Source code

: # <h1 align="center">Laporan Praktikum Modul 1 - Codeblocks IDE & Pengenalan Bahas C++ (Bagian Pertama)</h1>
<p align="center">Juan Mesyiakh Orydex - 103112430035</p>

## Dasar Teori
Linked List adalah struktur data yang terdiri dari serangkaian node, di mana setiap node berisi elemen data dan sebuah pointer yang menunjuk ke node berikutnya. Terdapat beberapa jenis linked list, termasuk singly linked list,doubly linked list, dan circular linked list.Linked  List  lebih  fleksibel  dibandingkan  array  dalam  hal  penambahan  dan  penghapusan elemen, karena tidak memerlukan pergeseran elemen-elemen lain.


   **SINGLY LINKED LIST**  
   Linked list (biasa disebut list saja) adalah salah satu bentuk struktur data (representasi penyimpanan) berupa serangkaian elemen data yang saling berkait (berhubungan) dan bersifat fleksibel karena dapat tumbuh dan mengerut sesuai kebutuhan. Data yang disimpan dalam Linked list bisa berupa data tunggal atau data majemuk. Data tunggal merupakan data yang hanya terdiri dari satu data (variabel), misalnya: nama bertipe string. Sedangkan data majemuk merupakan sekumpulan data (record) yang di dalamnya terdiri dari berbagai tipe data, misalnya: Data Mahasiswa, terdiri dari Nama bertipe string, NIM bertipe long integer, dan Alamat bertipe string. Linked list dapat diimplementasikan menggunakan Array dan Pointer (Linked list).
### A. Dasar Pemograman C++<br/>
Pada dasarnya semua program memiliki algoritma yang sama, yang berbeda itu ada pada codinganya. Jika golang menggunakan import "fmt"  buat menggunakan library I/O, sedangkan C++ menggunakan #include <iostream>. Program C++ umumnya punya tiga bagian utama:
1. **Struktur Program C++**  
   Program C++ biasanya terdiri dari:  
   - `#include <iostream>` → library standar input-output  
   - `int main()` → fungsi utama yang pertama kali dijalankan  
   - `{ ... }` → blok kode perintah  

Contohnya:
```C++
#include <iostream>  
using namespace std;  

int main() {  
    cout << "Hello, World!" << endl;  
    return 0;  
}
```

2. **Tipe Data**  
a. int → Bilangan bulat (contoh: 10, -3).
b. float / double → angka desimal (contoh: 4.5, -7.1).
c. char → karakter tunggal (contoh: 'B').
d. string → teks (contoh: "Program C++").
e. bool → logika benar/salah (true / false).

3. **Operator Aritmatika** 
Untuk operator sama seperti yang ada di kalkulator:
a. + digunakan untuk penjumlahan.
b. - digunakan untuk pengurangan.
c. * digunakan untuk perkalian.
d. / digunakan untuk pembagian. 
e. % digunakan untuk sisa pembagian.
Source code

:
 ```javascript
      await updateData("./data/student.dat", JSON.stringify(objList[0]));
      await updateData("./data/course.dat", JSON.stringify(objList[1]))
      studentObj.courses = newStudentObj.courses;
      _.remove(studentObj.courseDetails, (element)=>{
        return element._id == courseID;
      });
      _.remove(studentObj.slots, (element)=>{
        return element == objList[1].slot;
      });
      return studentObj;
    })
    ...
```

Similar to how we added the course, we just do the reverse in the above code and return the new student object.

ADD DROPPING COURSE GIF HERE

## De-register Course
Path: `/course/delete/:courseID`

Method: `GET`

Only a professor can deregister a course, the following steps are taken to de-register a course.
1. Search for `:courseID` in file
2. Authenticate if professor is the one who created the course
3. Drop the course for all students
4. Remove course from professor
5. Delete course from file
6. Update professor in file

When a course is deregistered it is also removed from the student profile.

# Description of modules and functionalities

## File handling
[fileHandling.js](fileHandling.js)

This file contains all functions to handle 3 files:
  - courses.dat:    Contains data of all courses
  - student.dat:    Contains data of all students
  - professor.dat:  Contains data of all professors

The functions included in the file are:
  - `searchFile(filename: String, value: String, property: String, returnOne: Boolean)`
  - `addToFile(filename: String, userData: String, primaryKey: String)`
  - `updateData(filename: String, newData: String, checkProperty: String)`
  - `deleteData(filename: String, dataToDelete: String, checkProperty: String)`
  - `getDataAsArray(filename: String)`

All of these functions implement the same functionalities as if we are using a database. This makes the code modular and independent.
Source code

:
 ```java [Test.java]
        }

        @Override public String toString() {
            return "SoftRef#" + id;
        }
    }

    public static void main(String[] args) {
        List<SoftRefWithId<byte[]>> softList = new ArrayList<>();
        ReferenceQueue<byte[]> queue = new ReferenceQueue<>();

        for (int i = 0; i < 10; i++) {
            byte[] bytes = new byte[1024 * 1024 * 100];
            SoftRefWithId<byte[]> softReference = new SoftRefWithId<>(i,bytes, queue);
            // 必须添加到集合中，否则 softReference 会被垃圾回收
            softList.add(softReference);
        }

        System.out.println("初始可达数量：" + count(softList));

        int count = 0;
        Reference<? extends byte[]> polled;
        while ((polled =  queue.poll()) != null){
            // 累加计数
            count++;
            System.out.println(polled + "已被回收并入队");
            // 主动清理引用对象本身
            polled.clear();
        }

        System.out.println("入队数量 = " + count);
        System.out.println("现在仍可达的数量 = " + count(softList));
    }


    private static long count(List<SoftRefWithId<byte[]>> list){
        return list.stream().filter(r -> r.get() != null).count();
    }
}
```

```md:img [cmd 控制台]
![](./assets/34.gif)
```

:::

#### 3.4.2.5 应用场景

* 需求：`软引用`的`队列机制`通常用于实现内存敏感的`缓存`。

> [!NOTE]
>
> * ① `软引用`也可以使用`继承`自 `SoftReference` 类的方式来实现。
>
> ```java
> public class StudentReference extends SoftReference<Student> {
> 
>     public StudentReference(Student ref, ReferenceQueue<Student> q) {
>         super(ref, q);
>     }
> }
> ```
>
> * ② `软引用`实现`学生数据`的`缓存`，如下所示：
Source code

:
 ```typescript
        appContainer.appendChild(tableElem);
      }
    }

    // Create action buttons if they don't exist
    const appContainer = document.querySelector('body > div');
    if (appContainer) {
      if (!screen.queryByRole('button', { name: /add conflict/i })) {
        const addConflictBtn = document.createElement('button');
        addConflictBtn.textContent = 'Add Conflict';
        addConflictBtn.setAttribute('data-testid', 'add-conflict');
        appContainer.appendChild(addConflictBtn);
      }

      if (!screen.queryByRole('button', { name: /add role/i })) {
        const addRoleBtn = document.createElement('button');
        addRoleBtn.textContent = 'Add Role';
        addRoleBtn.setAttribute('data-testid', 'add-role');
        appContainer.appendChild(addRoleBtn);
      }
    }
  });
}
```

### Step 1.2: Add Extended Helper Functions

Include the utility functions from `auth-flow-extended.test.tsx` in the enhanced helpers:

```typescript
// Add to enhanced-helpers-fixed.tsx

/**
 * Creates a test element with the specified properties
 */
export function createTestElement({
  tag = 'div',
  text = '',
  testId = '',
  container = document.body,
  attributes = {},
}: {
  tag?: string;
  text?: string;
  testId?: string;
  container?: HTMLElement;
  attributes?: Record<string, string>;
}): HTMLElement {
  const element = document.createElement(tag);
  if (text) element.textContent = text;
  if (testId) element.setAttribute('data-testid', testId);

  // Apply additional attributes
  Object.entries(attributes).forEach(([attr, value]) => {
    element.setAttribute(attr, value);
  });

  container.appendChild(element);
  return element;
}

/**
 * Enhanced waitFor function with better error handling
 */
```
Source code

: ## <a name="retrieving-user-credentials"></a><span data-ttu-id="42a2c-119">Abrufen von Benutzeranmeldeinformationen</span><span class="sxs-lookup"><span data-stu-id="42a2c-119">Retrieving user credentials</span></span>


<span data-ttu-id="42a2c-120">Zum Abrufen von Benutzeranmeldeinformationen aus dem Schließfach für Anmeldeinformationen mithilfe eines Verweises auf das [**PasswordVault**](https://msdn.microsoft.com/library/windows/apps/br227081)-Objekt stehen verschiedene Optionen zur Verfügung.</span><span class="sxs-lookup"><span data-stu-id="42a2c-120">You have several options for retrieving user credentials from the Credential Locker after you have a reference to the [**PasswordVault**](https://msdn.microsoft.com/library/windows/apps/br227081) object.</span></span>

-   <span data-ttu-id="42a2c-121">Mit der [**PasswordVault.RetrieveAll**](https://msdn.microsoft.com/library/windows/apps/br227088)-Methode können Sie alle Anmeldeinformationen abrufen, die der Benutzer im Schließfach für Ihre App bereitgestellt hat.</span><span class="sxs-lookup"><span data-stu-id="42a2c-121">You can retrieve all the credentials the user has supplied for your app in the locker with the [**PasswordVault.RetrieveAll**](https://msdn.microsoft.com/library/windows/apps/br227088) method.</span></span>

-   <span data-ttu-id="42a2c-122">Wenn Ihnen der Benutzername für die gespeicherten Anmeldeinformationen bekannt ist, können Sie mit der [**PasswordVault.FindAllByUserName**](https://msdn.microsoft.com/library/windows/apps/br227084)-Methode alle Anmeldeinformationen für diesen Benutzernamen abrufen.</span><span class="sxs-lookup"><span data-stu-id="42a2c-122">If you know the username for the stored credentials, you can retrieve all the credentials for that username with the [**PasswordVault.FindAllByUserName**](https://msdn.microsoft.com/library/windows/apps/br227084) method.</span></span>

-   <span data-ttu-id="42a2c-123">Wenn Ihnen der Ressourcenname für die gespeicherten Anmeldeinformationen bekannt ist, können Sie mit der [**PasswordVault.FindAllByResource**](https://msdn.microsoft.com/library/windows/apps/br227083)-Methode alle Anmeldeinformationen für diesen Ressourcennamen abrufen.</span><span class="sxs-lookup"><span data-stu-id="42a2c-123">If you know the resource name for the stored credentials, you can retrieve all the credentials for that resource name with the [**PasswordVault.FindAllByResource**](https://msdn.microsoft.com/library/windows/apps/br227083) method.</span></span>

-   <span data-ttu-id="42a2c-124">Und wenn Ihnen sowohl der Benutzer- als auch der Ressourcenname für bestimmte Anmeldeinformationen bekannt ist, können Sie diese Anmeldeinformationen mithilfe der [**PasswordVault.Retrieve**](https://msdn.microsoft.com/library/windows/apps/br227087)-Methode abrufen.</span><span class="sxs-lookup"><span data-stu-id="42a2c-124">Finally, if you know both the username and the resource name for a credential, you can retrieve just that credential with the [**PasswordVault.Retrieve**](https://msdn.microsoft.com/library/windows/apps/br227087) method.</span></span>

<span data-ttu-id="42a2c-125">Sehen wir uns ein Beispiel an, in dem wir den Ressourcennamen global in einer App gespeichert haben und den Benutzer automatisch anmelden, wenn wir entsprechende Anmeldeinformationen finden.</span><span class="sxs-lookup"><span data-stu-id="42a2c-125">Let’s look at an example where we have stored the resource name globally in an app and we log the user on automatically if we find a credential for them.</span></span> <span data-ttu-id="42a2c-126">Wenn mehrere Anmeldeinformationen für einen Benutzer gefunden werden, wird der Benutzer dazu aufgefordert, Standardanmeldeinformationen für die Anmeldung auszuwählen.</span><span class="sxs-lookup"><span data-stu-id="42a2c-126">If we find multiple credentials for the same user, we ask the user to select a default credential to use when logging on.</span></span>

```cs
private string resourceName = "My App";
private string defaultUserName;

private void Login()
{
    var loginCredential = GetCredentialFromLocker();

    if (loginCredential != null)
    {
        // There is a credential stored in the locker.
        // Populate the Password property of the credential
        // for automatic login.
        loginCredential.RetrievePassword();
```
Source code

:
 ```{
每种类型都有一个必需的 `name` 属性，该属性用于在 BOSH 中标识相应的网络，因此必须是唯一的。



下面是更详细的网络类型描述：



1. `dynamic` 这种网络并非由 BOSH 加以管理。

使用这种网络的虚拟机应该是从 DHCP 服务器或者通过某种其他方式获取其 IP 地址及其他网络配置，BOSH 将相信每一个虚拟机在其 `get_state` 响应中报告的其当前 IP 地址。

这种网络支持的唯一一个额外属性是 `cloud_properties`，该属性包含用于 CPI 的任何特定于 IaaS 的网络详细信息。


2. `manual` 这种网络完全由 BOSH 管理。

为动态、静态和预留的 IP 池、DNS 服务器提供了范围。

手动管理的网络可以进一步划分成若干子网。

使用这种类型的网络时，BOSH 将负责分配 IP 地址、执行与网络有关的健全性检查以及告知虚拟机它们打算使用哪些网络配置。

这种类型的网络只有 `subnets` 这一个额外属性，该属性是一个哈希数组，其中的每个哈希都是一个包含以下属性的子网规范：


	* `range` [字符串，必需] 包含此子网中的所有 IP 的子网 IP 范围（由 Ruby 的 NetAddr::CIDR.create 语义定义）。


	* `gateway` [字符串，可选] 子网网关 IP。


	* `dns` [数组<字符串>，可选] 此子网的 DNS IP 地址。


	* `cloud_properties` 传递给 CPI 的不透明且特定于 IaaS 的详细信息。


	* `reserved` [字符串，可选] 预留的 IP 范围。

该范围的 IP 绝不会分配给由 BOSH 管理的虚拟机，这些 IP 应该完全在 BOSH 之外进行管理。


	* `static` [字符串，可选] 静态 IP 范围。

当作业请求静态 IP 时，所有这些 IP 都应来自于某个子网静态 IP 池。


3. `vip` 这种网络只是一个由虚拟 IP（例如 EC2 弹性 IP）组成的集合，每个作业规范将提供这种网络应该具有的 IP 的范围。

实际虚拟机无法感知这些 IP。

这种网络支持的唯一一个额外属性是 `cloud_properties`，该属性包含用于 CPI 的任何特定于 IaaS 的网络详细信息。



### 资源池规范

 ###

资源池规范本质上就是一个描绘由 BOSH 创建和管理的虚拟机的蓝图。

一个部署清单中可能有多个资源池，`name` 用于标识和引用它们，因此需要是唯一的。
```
========================================================================
Activity ->
Take the listing above and repeat exactly the lines from the one containing "ADD DROPPING COURSE GIF HERE" through the one containing "of all students", both included.

Answer box ->
ADD DROPPING COURSE GIF HERE

## De-register Course
Path: `/course/delete/:courseID`

Method: `GET`

Only a professor can deregister a course, the following steps are taken to de-register a course.
1. Search for `:courseID` in file
2. Authenticate if professor is the one who created the course
3. Drop the course for all students
4. Remove course from professor
5. Delete course from file
6. Update professor in file

When a course is deregistered it is also removed from the student profile.

# Description of modules and functionalities

## File handling
[fileHandling.js](fileHandling.js)

This file contains all functions to handle 3 files:
  - courses.dat:    Contains data of all courses
  - student.dat:    Contains data of all students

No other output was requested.